I’m finding if there’s a variation “within” the name (e.g. Mary => Mara) the scoring (sorting) makes sense. However, if the variation extends PAST the submitted name it’s scored VERY poorly.
My problem example: Searching for “Mary Smith”.
There’s a record with first_name: “MaryX”, last_name: “SmithX”. That record appears waaaayyy lower in the scoring than all kinds of names that don’t appear to be close at all, like:
“Gary Calvert”
“Marc Mercier”
“Dary Estevez”
“James Mabry”
“Saith Ruiz”
etc.
Out of 1,875 total results, “MaryX SmithX” appears in position 1, 812 with a score of 1.78989.

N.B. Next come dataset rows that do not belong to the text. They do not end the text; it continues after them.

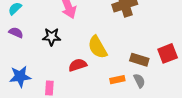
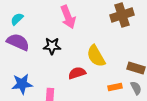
purple semicircle: (16, 33) -> (18, 42), size x1.6

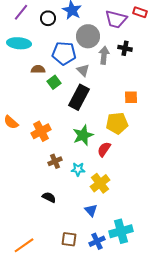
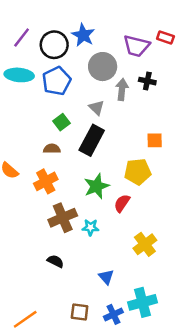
black circle: (48, 18) -> (54, 45), size x1.5
blue pentagon: (64, 53) -> (57, 81), moved, turned -30
brown semicircle: (38, 69) -> (52, 149), moved
brown cross: (55, 161) -> (63, 218), size x1.6
yellow cross: (100, 183) -> (145, 244), moved

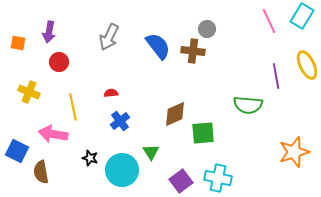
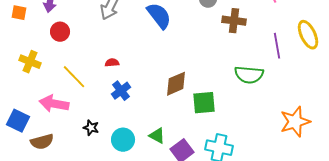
brown cross: (193, 51) -> (234, 21), moved
yellow line: (73, 107) -> (74, 77), turned -32
green triangle: (151, 152) -> (157, 136), moved, turned -30
cyan circle: (122, 170) -> (123, 140), size x0.7
brown semicircle: (41, 172) -> (42, 142), turned -95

The “Top 3” results, with a score of 4.95143 were:
“Smith Kraai”
“smith phengpaseuth”
“Smith Brandon”
hunh?!
My query is as follows:
$search: {
index: "idx_search_user",
scoreDetails: true,
text: {
query: "Mary Smith",
path: ["last_name", "first_name"],
fuzzy: {
maxEdits: 1,
prefixLength: 0,
maxExpansions: 10
}
}
}
I then tried implementing a compound search with “must”, and it doesn’t return “MaryX SmithX” at all?!
$search: {
index: "idx_search_user",
scoreDetails: true,
compound: {
must: [
{
text: {
query: "Mary Smith",
path: ["last_name", "first_name"],
fuzzy: {
maxEdits: 1,
prefixLength: 0,
maxExpansions: 10
}
}
}
]
}
}
Adding prefixLength: 1
made no difference.
My index looks like this:
{
"mappings": {
"dynamic": false,
"fields": {
"first_name": [
{
"type": "string"
},
{
"type": "token"
}
],
"last_name": [
{
"type": "string"
},
{
"type": "token"
}
]
}
}
}
It feels like I’m missing something. Does anyone have any ideas how to make this work?